It was with great interest that we read the article by Guo et al. ¹ in which authors conclude that in newly diagnosed Chinese patients affected by normal-tension glaucoma (NTG), Ginkgo biloba extract (GBE) has no effect on mean defect and contrast sensitivity. These results are in contrast with our previous results, ² but we think that differences in patient selection can partially explain these negative results. 

Firstly, eligibility criterion based on intraocular pressure (IOP) was assessed throughout a diurnal curve, with no measurement taken at nighttime or at least in supine position. In our trials we deemed mandatory to limit the risk of false diagnosis of NTG with IOP values of more than 21 mm Hg during either daytime or nighttime, because it accounts for between 11% and 20% of the suspected cases of NTG. ³ This is a standard procedure for the diagnosis of NTG for either clinical or research purposes. 

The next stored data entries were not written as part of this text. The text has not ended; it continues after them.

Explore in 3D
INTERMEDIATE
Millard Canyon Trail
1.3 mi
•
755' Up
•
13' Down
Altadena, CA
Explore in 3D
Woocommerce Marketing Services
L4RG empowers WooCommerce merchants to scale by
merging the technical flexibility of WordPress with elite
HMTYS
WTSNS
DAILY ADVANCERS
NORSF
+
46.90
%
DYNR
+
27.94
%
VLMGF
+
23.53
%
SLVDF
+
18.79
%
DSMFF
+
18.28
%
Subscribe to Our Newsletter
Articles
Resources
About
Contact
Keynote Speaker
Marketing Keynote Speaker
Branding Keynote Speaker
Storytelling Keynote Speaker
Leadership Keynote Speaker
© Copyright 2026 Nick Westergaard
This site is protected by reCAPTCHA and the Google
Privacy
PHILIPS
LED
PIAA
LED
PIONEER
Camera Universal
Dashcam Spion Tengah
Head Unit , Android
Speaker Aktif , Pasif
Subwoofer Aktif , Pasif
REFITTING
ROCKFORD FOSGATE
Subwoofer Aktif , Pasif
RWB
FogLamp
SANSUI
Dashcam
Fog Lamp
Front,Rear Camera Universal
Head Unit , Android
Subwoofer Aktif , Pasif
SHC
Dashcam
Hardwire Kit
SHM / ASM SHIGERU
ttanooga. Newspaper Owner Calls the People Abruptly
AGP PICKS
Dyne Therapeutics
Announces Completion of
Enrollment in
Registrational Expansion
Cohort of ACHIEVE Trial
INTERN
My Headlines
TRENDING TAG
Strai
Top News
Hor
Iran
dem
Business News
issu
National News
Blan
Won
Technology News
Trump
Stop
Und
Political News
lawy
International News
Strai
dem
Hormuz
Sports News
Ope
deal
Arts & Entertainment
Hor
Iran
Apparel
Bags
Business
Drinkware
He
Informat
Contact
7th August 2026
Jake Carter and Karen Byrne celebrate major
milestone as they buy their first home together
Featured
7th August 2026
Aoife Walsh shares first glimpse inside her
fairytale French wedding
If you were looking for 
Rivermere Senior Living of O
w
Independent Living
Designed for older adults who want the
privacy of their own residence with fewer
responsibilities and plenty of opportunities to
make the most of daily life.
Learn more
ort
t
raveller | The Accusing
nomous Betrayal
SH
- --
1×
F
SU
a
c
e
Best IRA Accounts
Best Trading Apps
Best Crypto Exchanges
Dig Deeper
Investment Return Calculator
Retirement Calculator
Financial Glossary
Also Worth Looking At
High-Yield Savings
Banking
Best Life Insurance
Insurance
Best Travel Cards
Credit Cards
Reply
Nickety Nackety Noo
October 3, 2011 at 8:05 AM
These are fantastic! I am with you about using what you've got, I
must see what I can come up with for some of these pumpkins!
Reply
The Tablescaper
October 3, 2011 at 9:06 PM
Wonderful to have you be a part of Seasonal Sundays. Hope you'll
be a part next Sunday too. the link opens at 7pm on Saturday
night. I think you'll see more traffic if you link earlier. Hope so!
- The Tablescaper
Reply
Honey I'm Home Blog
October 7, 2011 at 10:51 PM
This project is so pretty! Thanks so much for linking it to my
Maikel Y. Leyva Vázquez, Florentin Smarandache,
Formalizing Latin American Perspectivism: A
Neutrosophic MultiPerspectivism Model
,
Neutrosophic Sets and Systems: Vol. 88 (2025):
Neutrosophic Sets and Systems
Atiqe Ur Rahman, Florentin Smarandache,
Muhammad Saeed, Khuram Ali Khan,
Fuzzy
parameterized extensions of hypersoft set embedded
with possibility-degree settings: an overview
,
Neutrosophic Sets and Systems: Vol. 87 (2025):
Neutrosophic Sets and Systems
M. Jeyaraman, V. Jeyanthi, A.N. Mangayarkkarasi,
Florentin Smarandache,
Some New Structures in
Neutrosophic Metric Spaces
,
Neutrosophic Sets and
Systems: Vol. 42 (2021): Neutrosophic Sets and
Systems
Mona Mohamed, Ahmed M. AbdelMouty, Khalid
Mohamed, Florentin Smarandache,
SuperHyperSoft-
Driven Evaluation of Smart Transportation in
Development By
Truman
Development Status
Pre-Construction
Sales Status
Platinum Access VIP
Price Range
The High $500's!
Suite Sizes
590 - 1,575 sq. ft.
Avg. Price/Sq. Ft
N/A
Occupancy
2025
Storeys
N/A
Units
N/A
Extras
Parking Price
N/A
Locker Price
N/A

Secondly, NTG is a group of optic neuropathies sharing a slow progressive degeneration of retinal ganglion cells and their axons, resulting in typical optic disc damage, visual field defects compatible with the glaucomatous cupping. The requirement that the disease be progressive is controversial, since NTG usually is a progressive disease, although this may not be manifest for several years. Nevertheless, the progressive nature of the disease should always be borne in mind, because this will help distinguish true NTG from an isolated ischemic event that may mimic it in terms of optic disc and visual field appearances. ⁴ Differently from our study, Guo et al. ¹ did not report on the progressive nature of disease, since they recruited patients at first diagnosis of NTG. 

Thirdly, we excluded patients with systemic and/or local treatments to avoid any interference of concomitant therapies, and to better understand the effect of GBE administration. No mention is made by Guo et al. ¹ about the absence of systemic treatments. Since several systemic treatments can strongly affect peripheral vascular autoregulation, thus interfering with vasodilatory properties of GBE, ⁵ this could explain the lack of efficacy of GBE on visual field and contrast sensitivity. Furthermore, it is well established that the use of some topical hypotensive drugs can result in a significant reduction of blood and/or ocular perfusion pressures, despite the lowering of IOP. ^6,7 It would be important to know whether NTG patients enrolled in the study were receiving treatment with topical β-blockers or α-agonists, because a further reduction of ocular perfusion pressure induced by these drugs should be responsible for the observed lack of effect of GBE. 

Again, patients were not investigated for Raynaud's syndrome and other peripheral vascular diseases, common in Caucasian populations affected by NTG. In our previous investigation on GBE, the number of patients affected by Raynaud's syndrome was 18 of 27 (66.6%). Only in these eyes did GBE administration induce an improvement of visual field damage (Fig.). In fact, cerebral small-vessel ischemia is more common in NTG patients than in normal subjects. ⁸ It is therefore reasonable to assume that GBE administration improves not only visual field indices via increased cerebral blood flow, but also ocular blood flow, and thereby retinal sensitivity, as well as concentration and alertness. 

In conclusion, we applaud the efforts to confirm our previous experience with GBE for the treatment of NTG patients. Differences in patient selection and introduction of several confounders (i.e., local and systemic medical therapies) do not allow to conclude that GBE is not effective as an adjuvant alternative treatment for NTG, whereas our data strongly support that GBE is able to induce an improvement of visual field damage in some NTG patients, by resolving peripheral vasospasm, and improving ocular perfusion.